++++ Input for this task ++++

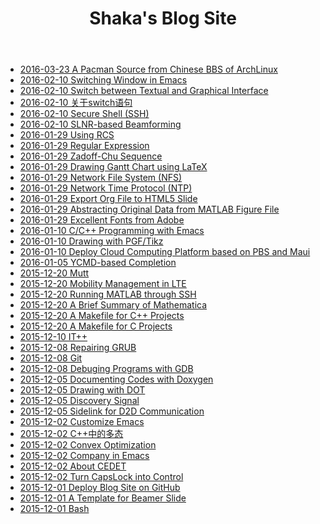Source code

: #+TITLE: Shaka's Blog Site

   + [[file:archlinuxcn.org][2016-03-23 A Pacman Source from Chinese BBS of ArchLinux]]
   + [[file:switch_window.org][2016-02-10 Switching Window in Emacs]]
   + [[file:switch_virtual_console.org][2016-02-10 Switch between Textual and Graphical Interface]]
   + [[file:switch.org][2016-02-10 关于switch语句]]
   + [[file:ssh.org][2016-02-10 Secure Shell (SSH)]]
   + [[file:slnr_bf.org][2016-02-10 SLNR-based Beamforming]]
   + [[file:rcs.org][2016-01-29 Using RCS]]
   + [[file:reg_exp.org][2016-01-29 Regular Expression]]
   + [[file:zc.org][2016-01-29 Zadoff-Chu Sequence]]
   + [[file:latex_gantt.org][2016-01-29 Drawing Gantt Chart using LaTeX]]
   + [[file:nfs.org][2016-01-29 Network File System (NFS)]]
   + [[file:ntp.org][2016-01-29 Network Time Protocol (NTP)]]
   + [[file:org_ioslide.org][2016-01-29 Export Org File to HTML5 Slide]]
   + [[file:abstract_data_from_matlab_fig.org][2016-01-29 Abstracting Original Data from MATLAB Figure File]]
   + [[file:adobe_font.org][2016-01-29 Excellent Fonts from Adobe]]
   + [[file:programming_emacs.org][2016-01-10 C/C++ Programming with Emacs]]
   + [[file:pgf_tikz.org][2016-01-10 Drawing with PGF/Tikz]]
   + [[file:pbs_maui.org][2016-01-10 Deploy Cloud Computing Platform based on PBS and Maui]]
   + [[file:ycmd.org][2016-01-05 YCMD-based Completion]]
   + [[file:mutt.org][2015-12-20 Mutt]]
   + [[file:mobility_mgmt.org][2015-12-20 Mobility Management in LTE]]
   + [[file:matlab_ssh.org][2015-12-20 Running MATLAB through SSH]]
   + [[file:mathematica.org][2015-12-20 A Brief Summary of Mathematica]]
   + [[file:makefile_cpp.org][2015-12-20 A Makefile for C++ Projects]]
   + [[file:makefile_c.org][2015-12-20 A Makefile for C Projects]]
   + [[file:itpp.org][2015-12-10 IT++]]
   + [[file:grub.org][2015-12-08 Repairing GRUB]]
   + [[file:git.org][2015-12-08 Git]]
   + [[file:gdb.org][2015-12-08 Debuging Programs with GDB]]
   + [[file:doxygen.org][2015-12-05 Documenting Codes with Doxygen]]
   + [[file:dot.org][2015-12-05 Drawing with DOT]]
   + [[file:discovery_signal.org][2015-12-05 Discovery Signal]]
   + [[file:d2d.org][2015-12-05 Sidelink for D2D Communication]]
   + [[file:customize_emacs.org][2015-12-02 Customize Emacs]]
   + [[file:cpp_polymorphism.org][2015-12-02 C++中的多态]]
   + [[file:convex_opt.org][2015-12-02 Convex Optimization]]
   + [[file:company.org][2015-12-02 Company in Emacs]]
   + [[file:cedet.org][2015-12-02 About CEDET]]
   + [[file:capslk_ctrl.org][2015-12-02 Turn CapsLock into Control]]
   + [[file:blog.org][2015-12-01 Deploy Blog Site on GitHub]]
   + [[file:beamer.org][2015-12-01 A Template for Beamer Slide]]
   + [[file:bash.org][2015-12-01 Bash]]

++++

[Problem description]: Among the entries above, identify all lines with "Deploy" and copy them.

[Answer section]:
   + [[file:pbs_maui.org][2016-01-10 Deploy Cloud Computing Platform based on PBS and Maui]]
   + [[file:blog.org][2015-12-01 Deploy Blog Site on GitHub]]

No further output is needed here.